Samantha Kelly brings her creativity to every shoot. I took one look at her blog and was wowed. Blur, multiple exposures, reflections, and other creative techniques all combined with an outstanding ability to document the families and love in front of her. And it’s all on film… love, love, love.
I think it’s safe to say that we all want to be different, to stand out from the crowd, to develop our own voice and vision. Different is good. People are drawn to what’s different. But, in a sea of photographers, how in the world do we actually become different?
A little over a year ago, I did something a little crazy. I switched from shooting digital to shooting 100% film. I purchased a Canon eos3 and after only 2 rolls of my first 35mm film, I just knew there was no going back for me.
Kids are fast and unpredictable and have short attention spans and don’t listen and cry sometimes and stuff! YES. And that’s exactly what makes shooting children and families so very thrilling and rewarding. It’s also what makes shooting children and families on film one of the most exhilarating creative challenges ever.
Film is different. Now, my creative process is much more focused and slow and intentional. Sure I still go with what’s happening in the moment and want to capture those kind of playful interactions, but I also have a number of very clear images in my head that I want to try and create at some point during every session.
This process always starts with my notebook- before I even get to the shoot. I draw out different compositions and scribble down notes of things I want to attempt and ways I want to push myself out of my comfort zone, out of my box of “normal.” I like stuff that feels kind of weird, unexpected, and- above else- a little bit quirky. That’s my creative “home” and where I feel most happy. The film forces me to really “show up” to every shoot. It’s either be completely present and work to really GET the kind of creative imagery I want out of every frame or…don’t and waste money.
I love capturing moments that feel intriguing, that pull the viewer in, leave you wanting more, and create more questions than answers. Every family has a story to tell and even in a 60-90 minute photo session, there are bits and pieces and essences of that story to discover and preserve in a photograph. Along with the fleeting moments, there is also an opportunity to use the family as the most amazing subjects in a kind of painting. To pose them and position them and move them around like paint on a canvas. Forming creative film images from the chaos and love of a family is what makes my photographer heart beat fast.

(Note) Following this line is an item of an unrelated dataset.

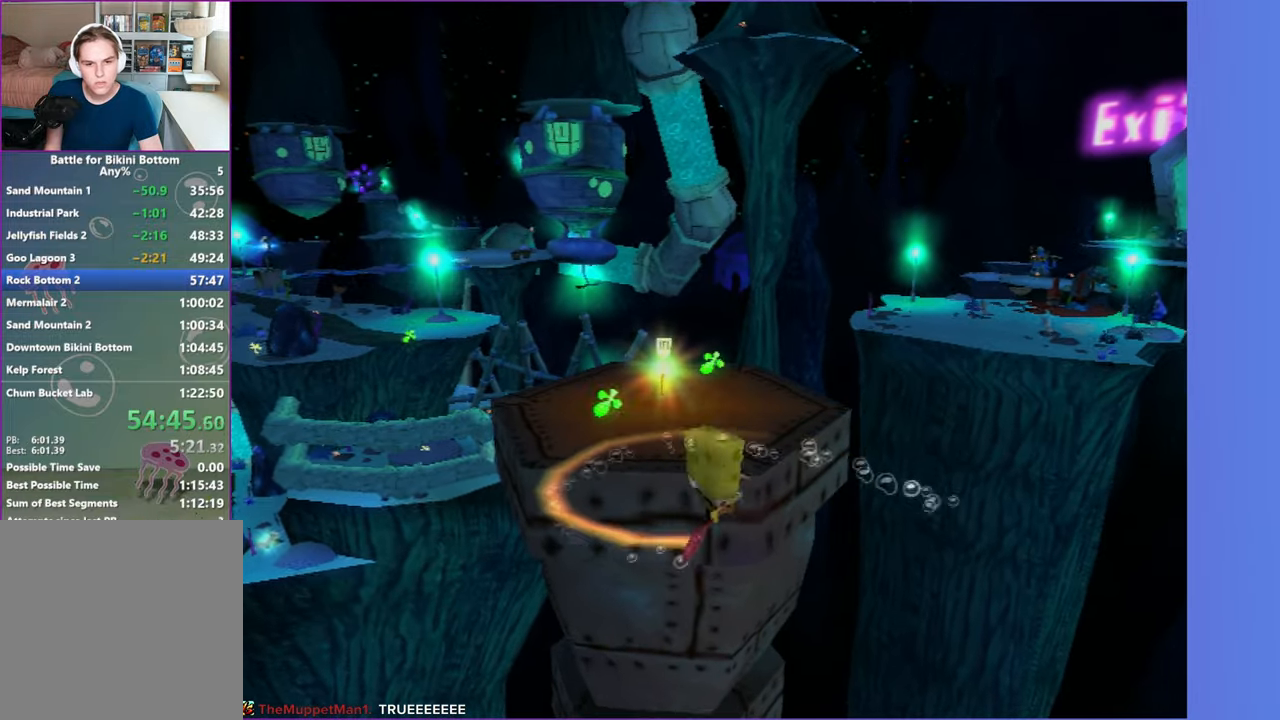
{"buttons": ["A"], "left_stick": "up", "right_stick": "center", "button_events": [[233, "B", "down"], [367, "A", "down"], [400, "B", "up"]]}
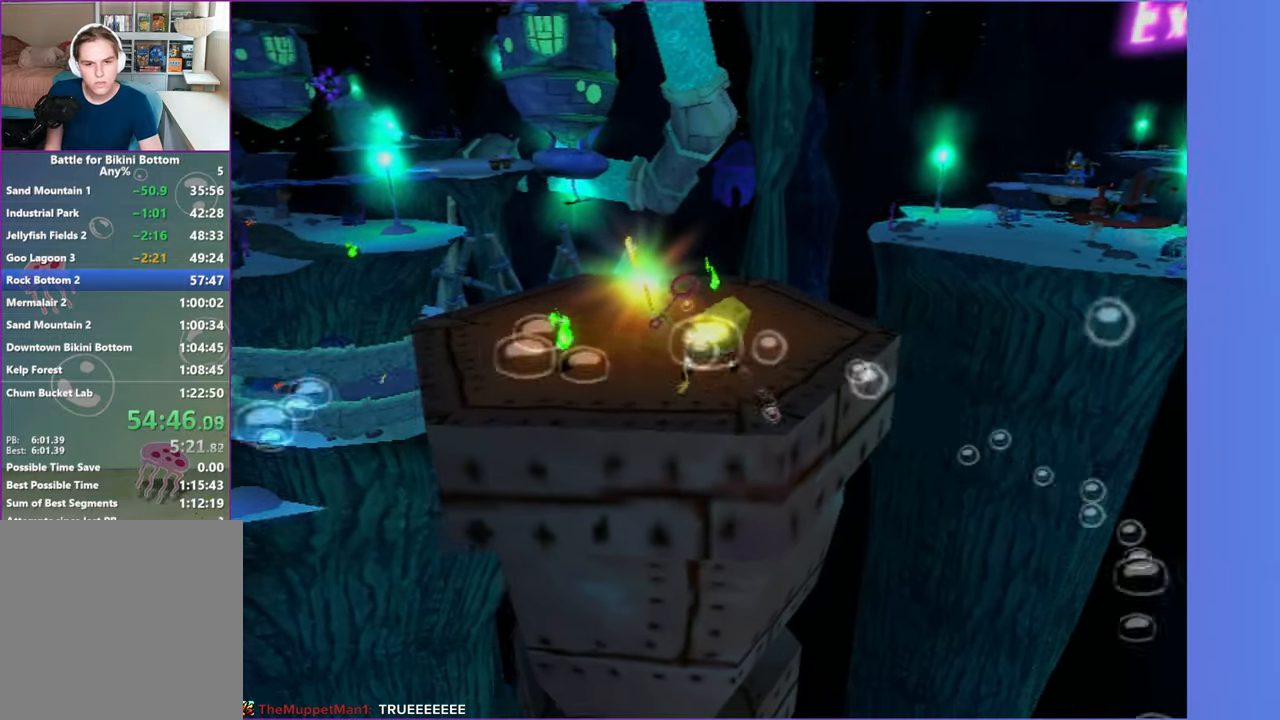
{"buttons": [], "left_stick": "up-left", "right_stick": "center", "button_events": [[283, "A", "up"]]}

Being different, to me, is about feeling the fear and doing it anyways. It’s doing what is uncomfortable and scary and allowing ourselves to feel that level of vulnerability. When we open up to the unknown, that’s when we also put ourselves in a place to do something hard but so important and valuable. Being different is an ongoing, uphill battle. But it’s a fight that I live for. I’m still working on it, still exploring, and sometimes taking two steps back and one step forward but I’m really trying. I’m striving to be brave and take risks with my work and that’s what feels most important to me.
(I love my Mamiya 645 ProTL and Canon eos3. My favorite film for indoors is Portra 800 and for outdoors I love shooting Fuji 400h. Tri-x is my go-to black/white film.)